Here's the truth: Since Aug 13, 2001, I had only kissed one man. That's over 6.5 years of only having ever kissed one man. And we haven't been kissing lately.
It's been a while. A long while.
And then it happened. In the early, early morning of March 30, 2008, I kissed another man.
It was a tease. So brief, that looking back, I wonder if I imagined it.
But I know I didn't.
It was definitely a kiss. Quick, simple, but a kiss just the same. Two lips, quickly holding on to and then letting go of two other lips.
And now, it's all I can think about. And the best way I can explain it is this:
Imagine if you haven't had chocolate in a very long time. You remember how much you loved it, but then your favourite chocolate in the whole world, the chocolate you swore you would eat forever, gets discontinued. The only way to get that particular chocolate now is on the black market - it has to be underground and it comes at a very high price.
So you lay off chocolate. You do other things. You run, you read, you think about decorating your new apartment. But you always think about chocolate, and how you miss it.
And then one day, someone gives you a tiny piece of chocolate. It's different chocolate than what used to be your favourite (but is now only available on the black market and has to be underground and comes at a high price), but it's chocolate. And it's not bad. Not bad at all.
And now, all you can think about is chocolate, and how you want it again. That chocolate you tasted, that was good. You wouldn't mind that chocolate again. But at this point, any half-decent chocolate would do. Preferably, chocolate with nuts.
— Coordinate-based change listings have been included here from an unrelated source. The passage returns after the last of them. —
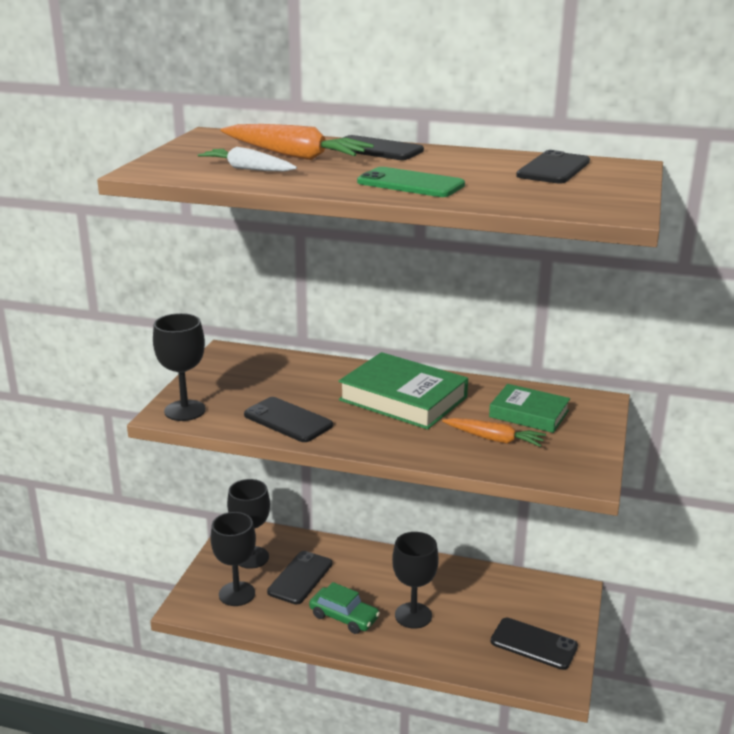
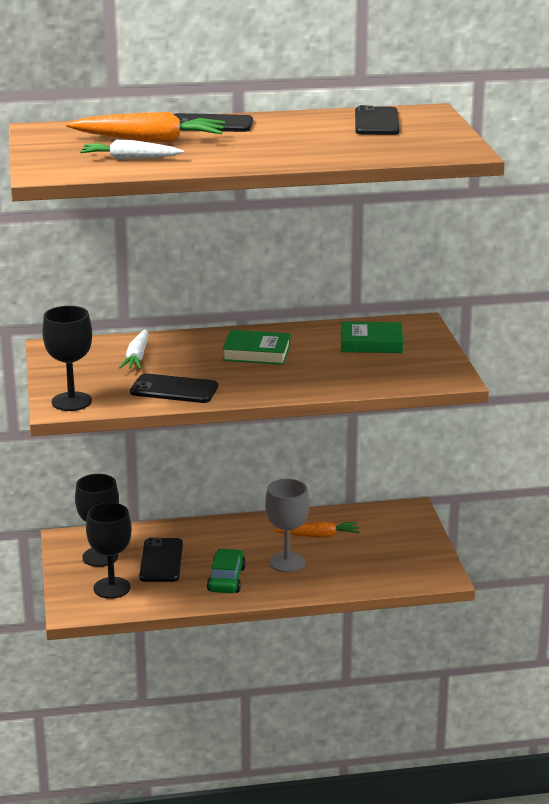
camera: 25 degrees left, 0 degrees up
green car [309,582,380,634] -> green car turned 90 degrees counterclockwise [207,549,246,593]
green book [339,352,468,430] -> green book [222,330,291,365], size x0.63
green phone [357,167,465,197] -> none
black goblet [392,532,439,629] -> grey goblet [265,479,309,572]
orange carrot [442,418,546,447] -> orange carrot moved to [274,521,360,538]
black phone [490,618,578,670] -> none
none -> white carrot [119,329,149,369]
And this wasn't just regular chocolate either. This chocolate had nuts (obviously), but it also had caramel (when he passed by me and softly touched my hair), and raisins (when he walked behind me again and ran his fingers lightly across my back). This chocolate melted in my mouth (when he stood next to me and slowly ran his fingers up and down my back) and left a sweet aftertaste (a gentle hug goodbye).
It was a sweet, tingling, mix of emotions that I haven't felt in so long I wondered if they had become extinct and someone had forgotten to tell me. But apparently, they're alive and kicking. And they're back.
This could get messy. I could soon get very, very fat.